The University will remove temporary smoking locations next month to become a fully tobacco-free campus but will continue to enforce the policy without fining violators.
Starting March 1, smoking tobacco will no longer be allowed at the 15 temporary locations, including two at the Pickle Research Center.
University spokeswoman Adrienne Howarth-Moore said the tobacco-free policy applies to UT property and areas under the University’s control, excluding neighboring streets. She said the University will monitor areas on campus where tobacco use is reported.
“Although there is not currently a fines structure in place, if someone repeatedly is advised to not use tobacco products and they continue to use those products, that is a violation of campus policy,” Howarth-Moore said. “It will be treated like any other violation of policy.”
Current violations of campus policy are dealt with by various organizations. For example, students who breach University policy must deal with it through Student Judicial Services at the Dean of Students.
In February 2012, the Cancer Prevention Research Institute of Texas, or CPRIT, required the University to make all facilities tobacco-free by March of that year to continue to recieve research funding. The University allowed select temporary smoking areas on its facilities for one year, as well as allowing smoking for academic research.
According to the University Health Services’ college health assessment survey, 2.7 percent of UT students reported smoking at least one cigarrette every day of the month. The American Cancer Association reports that 19 percent of the United States adult population smokes.
Psychology junior Ticiane Silva said she smokes about 10 cigarettes a day, often near Littlefield Patio Cafe, and is not planning on quitting because of the campus-wide ban. She said students who regularly meet there will likely just walk to neighboring streets to smoke between class.

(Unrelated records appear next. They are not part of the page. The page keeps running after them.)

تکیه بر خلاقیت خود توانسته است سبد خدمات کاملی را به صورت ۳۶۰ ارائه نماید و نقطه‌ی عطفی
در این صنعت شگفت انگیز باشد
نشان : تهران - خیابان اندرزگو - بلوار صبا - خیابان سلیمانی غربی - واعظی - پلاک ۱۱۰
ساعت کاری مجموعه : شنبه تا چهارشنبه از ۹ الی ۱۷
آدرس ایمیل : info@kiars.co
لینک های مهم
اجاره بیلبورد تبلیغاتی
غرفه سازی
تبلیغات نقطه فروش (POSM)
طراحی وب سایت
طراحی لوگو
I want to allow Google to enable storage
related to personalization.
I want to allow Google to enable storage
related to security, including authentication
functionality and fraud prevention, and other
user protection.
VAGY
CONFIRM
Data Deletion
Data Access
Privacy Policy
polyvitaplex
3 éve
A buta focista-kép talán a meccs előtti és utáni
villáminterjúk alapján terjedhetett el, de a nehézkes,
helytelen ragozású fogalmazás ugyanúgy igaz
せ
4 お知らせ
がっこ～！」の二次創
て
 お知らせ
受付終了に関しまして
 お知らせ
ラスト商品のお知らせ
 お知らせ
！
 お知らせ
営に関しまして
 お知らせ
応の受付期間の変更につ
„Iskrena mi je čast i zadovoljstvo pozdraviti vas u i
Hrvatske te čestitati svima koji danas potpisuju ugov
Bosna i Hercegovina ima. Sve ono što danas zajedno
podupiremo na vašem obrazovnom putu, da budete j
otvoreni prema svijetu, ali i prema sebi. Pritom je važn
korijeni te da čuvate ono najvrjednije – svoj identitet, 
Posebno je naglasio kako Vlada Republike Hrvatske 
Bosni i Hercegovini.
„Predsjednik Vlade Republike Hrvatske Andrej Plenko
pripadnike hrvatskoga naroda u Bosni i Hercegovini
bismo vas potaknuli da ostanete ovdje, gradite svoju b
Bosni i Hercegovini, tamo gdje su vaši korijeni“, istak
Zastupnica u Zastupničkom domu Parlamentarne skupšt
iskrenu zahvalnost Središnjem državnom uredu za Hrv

“Last semester this area was pretty famous. We call it ‘The Lounge,’” Silva said. “We’ll just go to Dean Keaton now.”
University Health Services offers a mobile app and informative classes to help smokers who want to quit make the transition easier. Resources to help individuals minimize tobacco use increased through the semester.
“Although they’re offering those classes to help you quit smoking, it’s not that I want to quit and can’t,” Silva said. “I don’t want to quit. I like it.”
Marketing senior Alejandra Garcia said she’s glad the temporary location near the Red McCombs School of Business will be smoke-free because it impacts everyone passing by, not just those smoking.
“I hate passing by there,” Garcia said. “If they were somewhere else I wouldn’t even be concerned about it, but because it’s so close to where I go basically all day it does bother me. I don’t think that I should have to be succumb to second-hand smoke when I don’t even smoke.”
Howarth-Moore said although CPRIT’s requirement allowed the University to implement the policy quickly, UT had been concerned with minimizing tobacco use, including making the Darrell K Royal-Texas Memorial Stadium smoke-free.
“Because of the CPRIT requirement, what could’ve taken three to five years to accomplish, we had to accomplish it in months,” she said. “Looking at the future, we’re going to be a healthier institution.”
Published on January 25, 2013 as "Campus to phase out temporary smoking areas".